The next challenge is maximizing engagement. This is where personalization comes into play—by offering choice and flexibility in how members interact with the retail brand and participate in the program. Retailers should build a 360-degree comprehensive member profile by using all available wallet data, behavioral data, transactional data, and personal identifiable information (PII) data.  

The final challenge is to use that data purposefully and programmatically in real time. This all-important last step is what will drive a greater share of wallet to the retail brand. “The challenge with all of this, of course, is that when retailers don’t get this right, it results in a low emotional loyalty sentiment, and can also lead to program attrition,” McLean explained.  

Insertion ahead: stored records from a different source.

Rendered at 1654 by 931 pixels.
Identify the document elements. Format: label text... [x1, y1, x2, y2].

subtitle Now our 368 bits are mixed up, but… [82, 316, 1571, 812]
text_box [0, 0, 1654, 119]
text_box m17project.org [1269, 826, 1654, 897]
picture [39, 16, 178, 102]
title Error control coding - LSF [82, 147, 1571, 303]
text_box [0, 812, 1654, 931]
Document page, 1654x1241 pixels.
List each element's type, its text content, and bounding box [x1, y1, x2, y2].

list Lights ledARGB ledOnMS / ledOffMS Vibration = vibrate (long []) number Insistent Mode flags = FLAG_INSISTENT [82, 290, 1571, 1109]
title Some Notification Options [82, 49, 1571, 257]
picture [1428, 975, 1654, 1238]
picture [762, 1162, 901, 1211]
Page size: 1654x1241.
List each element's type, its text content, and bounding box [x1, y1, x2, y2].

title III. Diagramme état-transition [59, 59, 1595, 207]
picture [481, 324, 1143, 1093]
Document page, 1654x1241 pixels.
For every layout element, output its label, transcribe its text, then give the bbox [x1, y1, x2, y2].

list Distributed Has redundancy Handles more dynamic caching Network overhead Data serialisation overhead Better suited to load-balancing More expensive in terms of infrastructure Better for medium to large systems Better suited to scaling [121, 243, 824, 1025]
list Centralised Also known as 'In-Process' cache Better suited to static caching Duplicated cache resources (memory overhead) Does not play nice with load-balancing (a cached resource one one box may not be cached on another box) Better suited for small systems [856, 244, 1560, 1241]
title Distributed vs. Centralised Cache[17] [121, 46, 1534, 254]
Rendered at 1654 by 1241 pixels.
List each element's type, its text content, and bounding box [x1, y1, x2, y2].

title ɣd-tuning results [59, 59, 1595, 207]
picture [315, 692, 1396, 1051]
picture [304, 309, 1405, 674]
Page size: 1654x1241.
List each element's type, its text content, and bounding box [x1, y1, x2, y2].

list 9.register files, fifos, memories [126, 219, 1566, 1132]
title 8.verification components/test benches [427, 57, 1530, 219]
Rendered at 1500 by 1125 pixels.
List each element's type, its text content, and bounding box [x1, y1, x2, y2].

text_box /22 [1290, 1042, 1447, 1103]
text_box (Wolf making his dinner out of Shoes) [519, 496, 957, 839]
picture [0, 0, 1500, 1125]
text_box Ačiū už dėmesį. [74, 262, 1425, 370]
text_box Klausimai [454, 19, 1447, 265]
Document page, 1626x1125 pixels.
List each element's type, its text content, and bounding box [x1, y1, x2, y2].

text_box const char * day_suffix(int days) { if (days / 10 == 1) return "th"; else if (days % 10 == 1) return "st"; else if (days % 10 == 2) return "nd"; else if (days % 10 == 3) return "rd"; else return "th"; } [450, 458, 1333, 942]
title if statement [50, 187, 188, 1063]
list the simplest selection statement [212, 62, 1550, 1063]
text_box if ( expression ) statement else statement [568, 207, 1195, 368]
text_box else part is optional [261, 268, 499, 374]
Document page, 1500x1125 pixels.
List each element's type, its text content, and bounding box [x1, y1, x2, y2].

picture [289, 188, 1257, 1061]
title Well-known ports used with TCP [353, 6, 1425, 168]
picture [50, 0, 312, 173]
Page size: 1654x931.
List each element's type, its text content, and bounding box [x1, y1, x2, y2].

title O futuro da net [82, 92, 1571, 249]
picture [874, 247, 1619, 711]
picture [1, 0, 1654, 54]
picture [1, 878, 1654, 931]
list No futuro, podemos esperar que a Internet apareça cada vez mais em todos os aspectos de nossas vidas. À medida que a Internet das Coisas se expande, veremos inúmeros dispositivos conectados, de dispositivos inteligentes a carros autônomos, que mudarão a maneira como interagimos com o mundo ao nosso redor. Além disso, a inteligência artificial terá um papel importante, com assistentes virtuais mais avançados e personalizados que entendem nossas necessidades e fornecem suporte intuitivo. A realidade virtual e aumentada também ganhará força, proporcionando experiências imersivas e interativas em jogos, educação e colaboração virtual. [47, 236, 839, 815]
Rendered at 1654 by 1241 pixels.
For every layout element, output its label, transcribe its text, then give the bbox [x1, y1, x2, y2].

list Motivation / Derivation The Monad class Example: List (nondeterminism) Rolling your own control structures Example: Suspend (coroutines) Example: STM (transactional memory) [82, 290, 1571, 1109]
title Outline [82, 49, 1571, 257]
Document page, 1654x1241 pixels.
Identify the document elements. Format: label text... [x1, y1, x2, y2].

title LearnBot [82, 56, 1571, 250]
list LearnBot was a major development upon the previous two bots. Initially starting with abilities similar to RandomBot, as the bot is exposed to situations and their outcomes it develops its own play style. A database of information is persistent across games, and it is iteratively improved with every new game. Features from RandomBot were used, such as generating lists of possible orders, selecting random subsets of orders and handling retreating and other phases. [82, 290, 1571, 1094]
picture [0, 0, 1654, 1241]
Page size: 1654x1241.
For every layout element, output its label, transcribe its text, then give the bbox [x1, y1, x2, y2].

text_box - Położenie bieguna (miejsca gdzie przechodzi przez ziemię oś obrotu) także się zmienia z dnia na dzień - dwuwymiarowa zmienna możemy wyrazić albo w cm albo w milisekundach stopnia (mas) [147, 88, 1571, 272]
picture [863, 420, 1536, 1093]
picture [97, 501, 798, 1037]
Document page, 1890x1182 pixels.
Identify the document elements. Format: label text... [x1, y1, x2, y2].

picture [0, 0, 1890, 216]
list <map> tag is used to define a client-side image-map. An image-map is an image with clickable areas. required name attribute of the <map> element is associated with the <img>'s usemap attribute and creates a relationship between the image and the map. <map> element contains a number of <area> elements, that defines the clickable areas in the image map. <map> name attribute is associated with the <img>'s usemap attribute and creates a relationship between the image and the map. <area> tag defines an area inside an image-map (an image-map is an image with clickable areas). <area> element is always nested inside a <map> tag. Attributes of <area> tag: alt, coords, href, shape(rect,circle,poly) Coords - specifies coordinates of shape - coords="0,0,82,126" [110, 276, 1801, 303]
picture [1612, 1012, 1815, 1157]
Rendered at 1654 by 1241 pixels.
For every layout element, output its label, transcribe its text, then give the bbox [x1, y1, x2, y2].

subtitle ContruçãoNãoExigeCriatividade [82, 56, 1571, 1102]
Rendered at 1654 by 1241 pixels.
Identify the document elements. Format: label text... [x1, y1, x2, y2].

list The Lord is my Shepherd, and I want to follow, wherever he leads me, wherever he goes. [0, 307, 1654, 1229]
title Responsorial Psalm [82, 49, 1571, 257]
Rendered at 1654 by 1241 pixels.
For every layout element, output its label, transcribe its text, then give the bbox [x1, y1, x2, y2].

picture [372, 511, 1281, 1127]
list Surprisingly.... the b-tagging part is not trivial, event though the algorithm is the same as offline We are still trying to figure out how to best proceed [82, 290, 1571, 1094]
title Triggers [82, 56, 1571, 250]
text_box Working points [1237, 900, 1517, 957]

The cost of attrition can be quite high, costing retailers as much as $8-12 billion in rewards that did not reap the benefit of customer loyalty, according to Riley. 

“Could vs. Should” 

With so many groundbreaking new technologies coming out, how do retailers figure out which ones will actually drive business outcomes? Retailers may be tempted by “shiny objects,” McLean warned, “Remember when chatbots came out? That was going to be the thing to revolutionize engagement with brands, to reduce the need for customer service reps, and that consumers were going to love working with these chatbots… well, it didn’t pan out the way the industry thought it might.”  

For many retailers, investing in new technology may receive short-lived press, but will not drive meaningful business outcomes commensurate with the investment. Still, the huge amount of technological innovation allows for countless choices involving how to drive business outcomes. “There’s not much we can’t do,” McLean said about Stuzo.  

The question is: How do retailers avoid new features that are merely fleeting novelties, which do not generate a sustainable advantage or compelling point of differentiation? 

Answering this question can be extremely difficult, but it starts and ends with targeted business outcomes. Each contemplated feature should lead to greater share of wallet, and, as Stuzo puts it, “more visits, more gallons, and bigger baskets.” Moreover, each feature must operate profitably and at scale. If a feature loses viability as the business grows and costs increase, the return will not match the investment and the feature will ultimately not aid in customer retention.  

Driving business outcomes at scale 

“When we say at scale, we think about up to 100% of consumers,” McLean emphasized, citing Amazon as the gold standard for integrating customer data into its business model from day one. The goal should always be to activate 100% of the customer base, even if that goal seems lofty. 

McLean offered the example of cutting-edge technology that enables program members to pay from the touchscreen of a car. “That might sound really exciting at first, but then you have to stop and do the math.” If a retailer surveys a million of its customers and finds that 2% have modern enough cars to install the application, that would be 20,000 members out of a million. If 5% plan to adopt the technology—which would be a good percentage—that is 1,000 members out of a million. Put differently, one tenth of one percent. Those numbers will not drive meaningful business outcomes at scale. 

To ensure that its retailer partners are focused on implementing the most effective loyalty programs, Stuzo uses its proprietary Wallet SteeringTM System. Through a combination of Open Commerce® products, program management services, and unique methodology, Stuzo intelligently “steers” consumers towards behaviors that result in loyal outcomes for retailers. When retailers understand their share of each customer’s wallet, using Stuzo’s software and services, they can make the decisions that lead to more active program members, increased wallet shares, and increased customer lifetime value.  

Stuzo offers a 1.5x performance guarantee for retail partners. “We’re aligning our business as a strategic partner to our retailers,” McLean concluded. “We will contractually guarantee business outcomes, or our retailer partners get money back. It’s that simple.”